Амалия весело хмыкнула.
– Игра тут вовсе ни при чем, – стала объяснять она, и в темноте я увидел, как блестят ее глаза. – У нас с месье Пироговым действительно довольно сложные отношения. Однажды он провалил важное дело из-за чрезмерной любви к картам, так что мне из-за него пришлось выкручиваться самостоятельно[51]. Да и потом, одной игры мало, знаете ли. Взять хотя бы меня – когда я поняла, что вы мне уже не доверяете, мне пришлось утрировать, переигрывать, делать из моей милой гувернантки чуть ли не карикатуру. И долго это, конечно же, продолжаться не могло. Но тем не менее мы хорошо поработали вместе.
– Да, – отозвался я. – Вряд ли бы я справился без вас... Ведь именно вы догадались про вид из окна – что Стоянов шпионил за немцами. И именно вы указали мне на подозрительного кондуктора... Наверняка же его сослуживцы вовсе не совещались в коридоре, что из-за него им придется туго, да? Я прав?
– Не совещались, – кивнула Амалия, – и все же я уверена, что они знали о его делишках. К тому же, полагаю, Леманн и Фрида подкупили кого-то из них, чтобы, как только Столетов вновь появится, им сразу же дали знать. Шпионы не случайно выбрали гостиницу, которая находилась так близко от вокзала.
– Наверное, вы правы, – поразмыслив, согласился я. – Можно вопрос? Кто убил Стоянова?
– Конечно, Фрида Келлер, которая как раз от вас и узнала о том, что болгарин ни на мгновение не выпускал их из виду.
– А конокрад? Кто убил его? В беднягу всадили целых шесть пуль.

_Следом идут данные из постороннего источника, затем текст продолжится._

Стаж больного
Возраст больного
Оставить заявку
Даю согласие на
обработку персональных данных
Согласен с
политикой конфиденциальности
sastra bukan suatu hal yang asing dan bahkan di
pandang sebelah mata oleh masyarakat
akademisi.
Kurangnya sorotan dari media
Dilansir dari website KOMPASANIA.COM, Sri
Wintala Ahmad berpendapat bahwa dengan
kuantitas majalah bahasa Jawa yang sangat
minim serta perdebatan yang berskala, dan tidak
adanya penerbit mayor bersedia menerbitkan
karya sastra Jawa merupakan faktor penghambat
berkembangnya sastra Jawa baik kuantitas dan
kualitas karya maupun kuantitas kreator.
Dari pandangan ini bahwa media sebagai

– Шесть пуль, говорите? – задумчиво проговорила баронесса. – Боюсь, работа Леманна. Тот был в ярости из-за того, что Фрида ранена, ну и... обошелся со стрелявшим по-свойски. – Она говорила и нет-нет да бросала взгляды в сторону особняка, который был теперь полностью оцеплен людьми в штатском и городовыми. – К сожалению, Аркадий не всегда мог следить за Леманном, хотя мы знаем, что он несколько раз встречался с Фридой. Но я уверена, что Антипку застрелил Клаус.
Я глубоко вздохнул:
– Должен признаться, госпожа Корф, я все же кое-чего не понимаю... Вы знали, кто такая Фрида Келлер, и знали, где находится Леманн. Почему же ваши люди не арестовали их?
Амалия усмехнулась:
– Почему? Тому были причины, господин Марсильяк. Во-первых, названные особы являются подданными германского императора, и против них не было достаточных улик. А во-вторых, какой смысл их арестовывать, пока они искали чертежи... Мы пристально следили за их действиями и таким образом могли не тратить лишних усилий. А как только чертежи оказались бы у них, мы бы сразу же взяли их с поличным.

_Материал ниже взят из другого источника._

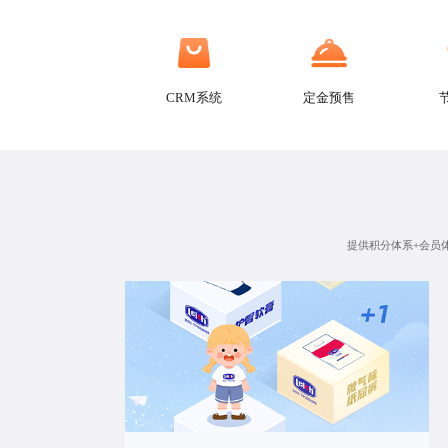
CRM系统
定金预售
提供积分体系+会员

– То есть вы позволяли им таскать для вас каштаны из огня? – Похоже, что в волнении я стал изъясняться, как наш брандмейстер.
– Ma foi[52], Аполлинарий Евграфович... Вы должны понимать, что не я одна здесь принимаю решения. Генерал Багратионов сказал, что трогать парочку покамест нецелесообразно, и мне оставалось только подчиниться. Потом, когда я догадалась, что чертежи попали к Альфреду, я оставила Аркадия наблюдать за немцами, а сама отправилась в Петербург, чтобы проверить свою догадку.